A história escrita pelos vencedores, muitas vezes, oculta os sujeitos que participaram ativamente das disputas e dos processos sociais, de forma que nomeia o mundo a partir dos sentidos e das práticas dos agentes dominantes. Nesse sentido, Eduardo Galeano, escritor uruguaio, nos lembra de que, ainda hoje, a violação da América é chamada por muitos de “encontro de culturas”¹. Os silenciamentos, ao longo da história, são muitos e correspondem, ainda, às situações de opressão vivenciadas por grupos cujas conquistas são frequentemente ocultadas ou apropriadas por outros. Em um momento de questionamento da importância da História e de tentativas de ocultar lutas históricas e tragédias humanitárias, é fundamental resgatarmos as histórias silenciadas.
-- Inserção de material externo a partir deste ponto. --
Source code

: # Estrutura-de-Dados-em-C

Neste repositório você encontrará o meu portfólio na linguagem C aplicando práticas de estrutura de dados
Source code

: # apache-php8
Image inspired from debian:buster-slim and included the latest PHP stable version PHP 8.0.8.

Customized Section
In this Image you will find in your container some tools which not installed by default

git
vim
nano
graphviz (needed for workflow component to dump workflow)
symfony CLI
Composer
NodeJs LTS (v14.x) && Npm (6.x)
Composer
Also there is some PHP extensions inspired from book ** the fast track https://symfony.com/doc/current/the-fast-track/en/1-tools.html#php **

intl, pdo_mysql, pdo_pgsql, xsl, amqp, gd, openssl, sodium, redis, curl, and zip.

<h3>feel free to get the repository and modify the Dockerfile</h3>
Como diz Ferreira Gullar, “só é justo cantar se o nosso canto arrasta consigo as pessoas e as coisas que não têm voz”². Levando em consideração as questões apresentadas, a Gincana do Cotuca 2019 pretende abordar os silenciamentos ao longo da história e a necessidade de ampliar a voz dos sujeitos oprimidos, para que se faça ouvir a ressonância, o eco da vida-liberdade, como vislumbra Conceição Evaristo:
A voz de minha bisavó
ecoou criança
nos porões do navio.
ecoou lamentos
de uma infância perdida.
A voz de minha avó
ecoou obediência
aos brancos-donos de tudo.
A voz de minha mãe
ecoou baixinho revolta
no fundo das cozinhas alheias
debaixo das trouxas
roupagens sujas dos brancos
pelo caminho empoeirado
rumo à favela.
A minha voz ainda
ecoa versos perplexos
com rimas de sangue
e
fome.
A voz de minha filha
recolhe todas as nossas vozes
recolhe em si
as vozes mudas caladas
engasgadas nas gargantas.
A voz de minha filha
recolhe em si
a fala e o ato.
O ontem – o hoje – o agora.
Na voz de minha filha
se fará ouvir a ressonância
o eco da vida-liberdade.
Conceição Evaristo, Vozes-mulheres
¹ GALEANO, Eduardo. Curso intensivo de incomunicação. In: De pernas pro ar: a escola do mundo ao avesso. Porto Alegre: L&PM Editores, 2011
² GULLAR, Ferreira. Corpo a corpo com a linguagem. 1999.